Feedforward neural networks are used to predict the location of the presses, trained using real-world data with a 80:10:10 % training/validation/test data split. In Figs. 7 and 8, 500 datapoints are first used, selected randomly from the 2500 presses. All additional points are then incorporated as test data for these plots, giving an effective 16:2:82 % split. Based on results from the authors’ previous work14, a fixed architecture is used throughout, implemented using MATLAB’s Deep Learning Toolbox. An input layer of size 192 is followed by three hidden layers with 300, 50, & 20 nodes respectively, and a 3-node regression output (x, y, & depth, which is held constant at 18.8 mm in this study). A tanh activation layer follows each hidden layer. Training (stochastic gradient descent with momentum) begins with a learn rate of 0.05, which falls by 1 % every 500 epochs, using minibatches of size 500. Training continues for 5000 epochs. Each input is taken to be the difference in response between the pressed and unpressed states in each of the 192 channels.

Self-healing procedure

The e-skin is removed from the PMMA frames and a 2 cm cut is inflicted in the center of the e-skin with a scalpel. The freshly cut surfaces are put in contact and gently heated in the oven at 40 \(^{\circ }\)C for 30 min. Subsequently, the damaged electronically conductive elastomer parts are locally heated with a soldering iron at 80 \(^{\circ }\) C for 30 s to achieve self-healing.
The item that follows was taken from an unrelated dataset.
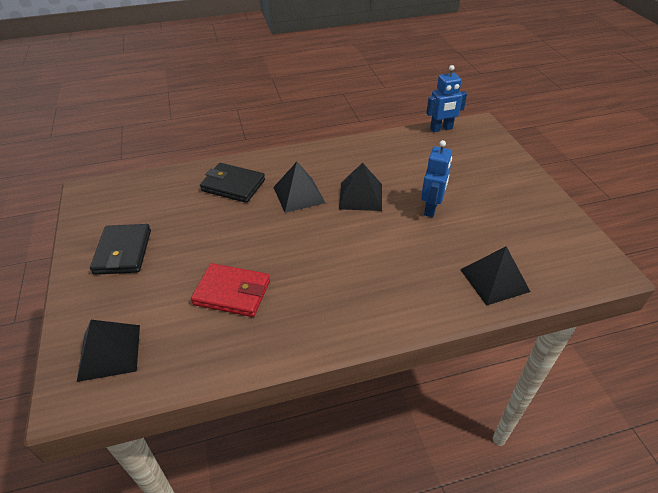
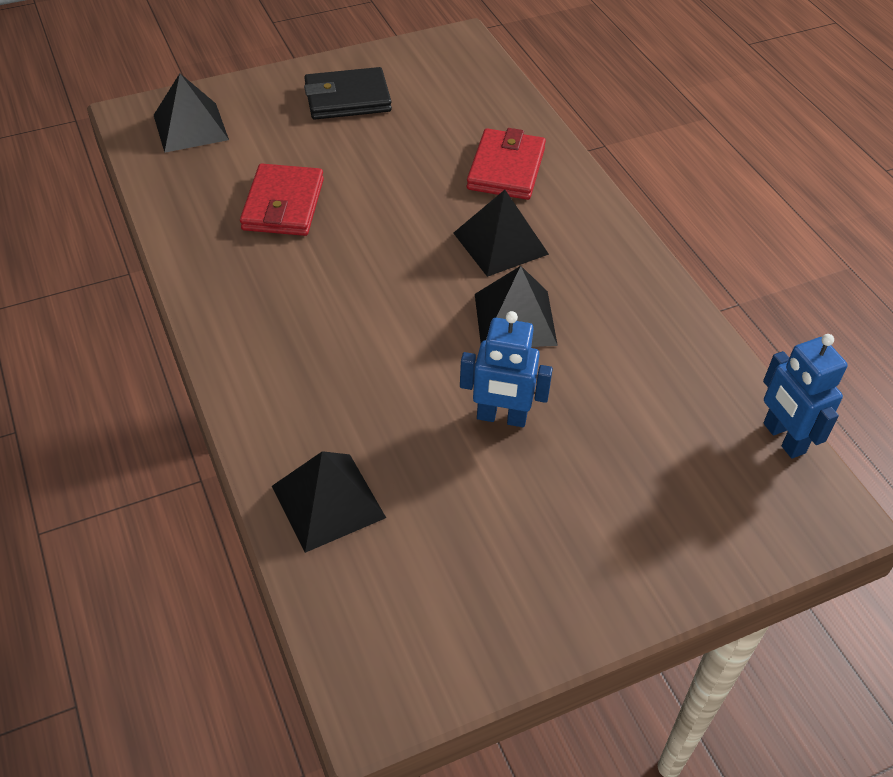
camera: 80 degrees right, 5 degrees up
(233, 185) = (506, 169): black wallet -> red wallet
The samples were left 24h at ambient conditions to stabilize before they were reassembled into the frame and tested.

Stress–strain curves

The mechanical testing was performed on a TA Instruments DMA Q800 at ambient temperature. Stress–strain tensile tests and cyclic stress–strain tests were performed at room temperature using a film tension clamp. Rectangular specimens with a thickness of 1.25 mm and 5 mm width were clamped with a distance between clamps of 5 mm and strained at a rate of 60% /min.